Many forms of animal learning are guided by rewards and punishments. Animals learn complex tasks that consist of multiple epochs by the appropriate choice of reward contingencies. It is not well understood how the association cortices learn to link sensory stimuli and memory representations to motor programs when animals learn to map stimuli onto responses. I will present AuGMEnT (Attention Gated MEmory Tagging), a biologically plausible model that can train a neuronal network to perform a large variety of tasks while only stimuli and reward contingencies are varied.
The model’s aim is to learn action values in a feedforward neuronal network. It is equipped with mechanisms to overcome the structural and the temporal credit assignment problem. The temporal credit assignment problem is solved by a form of Q-learning. The structural credit assignment problem is solved by ‘attentional’ feedback from motor cortex to association cortex that “tags” synapses that should change to improve behavior.
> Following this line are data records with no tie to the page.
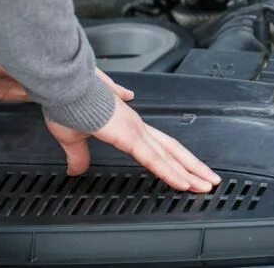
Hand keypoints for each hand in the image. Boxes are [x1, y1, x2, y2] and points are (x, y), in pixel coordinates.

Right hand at [46, 96, 220, 192]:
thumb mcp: (72, 137)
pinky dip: (171, 172)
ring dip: (190, 172)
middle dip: (193, 167)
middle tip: (210, 181)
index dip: (174, 160)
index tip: (188, 173)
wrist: (63, 87)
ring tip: (206, 186)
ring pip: (170, 155)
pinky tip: (183, 183)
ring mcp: (135, 130)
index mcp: (126, 125)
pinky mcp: (128, 136)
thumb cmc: (68, 103)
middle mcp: (136, 126)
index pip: (158, 146)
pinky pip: (154, 159)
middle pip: (172, 150)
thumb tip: (78, 166)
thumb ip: (80, 153)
The new learning rule can train a simple neural network in many tasks that are in use in neurophysiology, including (1) delayed saccade tasks; (2) memory saccade tasks; (3) saccade-antisaccade tasks; and (4) classification tasks.
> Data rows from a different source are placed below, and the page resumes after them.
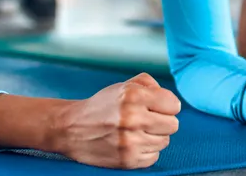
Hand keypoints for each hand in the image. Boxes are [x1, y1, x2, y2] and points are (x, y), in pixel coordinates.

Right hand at [53, 72, 180, 168]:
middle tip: (147, 120)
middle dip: (162, 121)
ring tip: (137, 132)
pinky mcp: (127, 160)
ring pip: (165, 141)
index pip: (174, 105)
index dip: (167, 105)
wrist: (72, 128)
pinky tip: (133, 143)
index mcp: (133, 96)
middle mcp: (132, 118)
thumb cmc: (102, 105)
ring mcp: (130, 141)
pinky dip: (146, 151)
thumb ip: (150, 84)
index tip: (157, 107)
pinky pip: (154, 157)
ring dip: (154, 137)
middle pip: (173, 125)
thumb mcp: (124, 85)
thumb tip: (171, 101)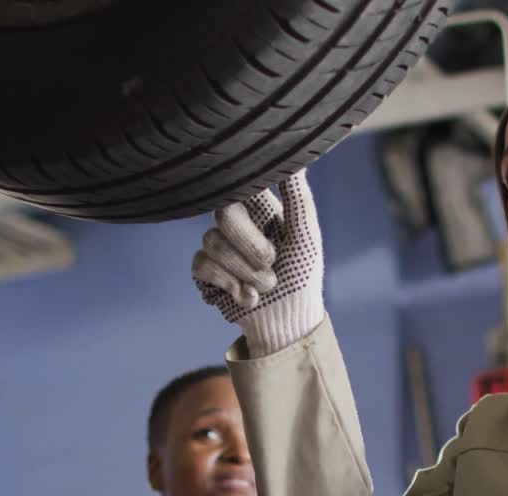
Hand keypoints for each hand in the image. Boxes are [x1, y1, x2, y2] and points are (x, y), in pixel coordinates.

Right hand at [193, 170, 324, 353]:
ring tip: (265, 288)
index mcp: (262, 210)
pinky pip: (201, 265)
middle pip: (225, 215)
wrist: (288, 323)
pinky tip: (246, 298)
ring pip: (213, 243)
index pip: (241, 186)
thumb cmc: (302, 277)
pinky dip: (227, 286)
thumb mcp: (306, 236)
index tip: (257, 209)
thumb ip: (298, 198)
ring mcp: (219, 247)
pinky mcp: (206, 272)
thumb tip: (294, 159)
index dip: (244, 194)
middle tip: (273, 265)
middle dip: (252, 248)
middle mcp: (237, 224)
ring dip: (245, 274)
Interestingly, neurons at intermediate levels of the network acquire visual responses and memory responses during training that resemble the tuning of neurons in association areas of the cerebral cortex of animals that are trained in these same tasks. I will discuss that AuGMEnT is a powerful and biologically realistic learning rule that accounts for learning in delayed reward tasks that involve non-linear mappings from sensory stimuli and working memory onto motor responses.
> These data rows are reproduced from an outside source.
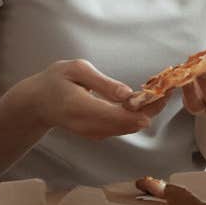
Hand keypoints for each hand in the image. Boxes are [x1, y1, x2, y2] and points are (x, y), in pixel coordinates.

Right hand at [18, 60, 160, 139]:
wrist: (38, 104)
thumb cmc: (55, 80)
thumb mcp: (76, 70)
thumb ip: (103, 83)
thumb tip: (129, 95)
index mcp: (82, 108)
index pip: (119, 116)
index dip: (144, 109)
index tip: (162, 94)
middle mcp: (90, 126)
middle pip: (128, 124)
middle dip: (150, 109)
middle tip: (167, 89)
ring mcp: (94, 133)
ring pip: (128, 127)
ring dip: (145, 113)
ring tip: (159, 92)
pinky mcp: (98, 134)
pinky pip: (122, 127)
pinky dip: (135, 116)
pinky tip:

Professor Roelfsema is one of the leading neuroscientists in Europe. He became especially known for the insight that his experimental work has brought to our understanding of the interaction of several cortical areas in cognitive vision, and the role of specific laminae of neurons in that context. In his talk in Graz he will report about a new approach towards understanding synaptic plasticity in the context of systems neuroscience.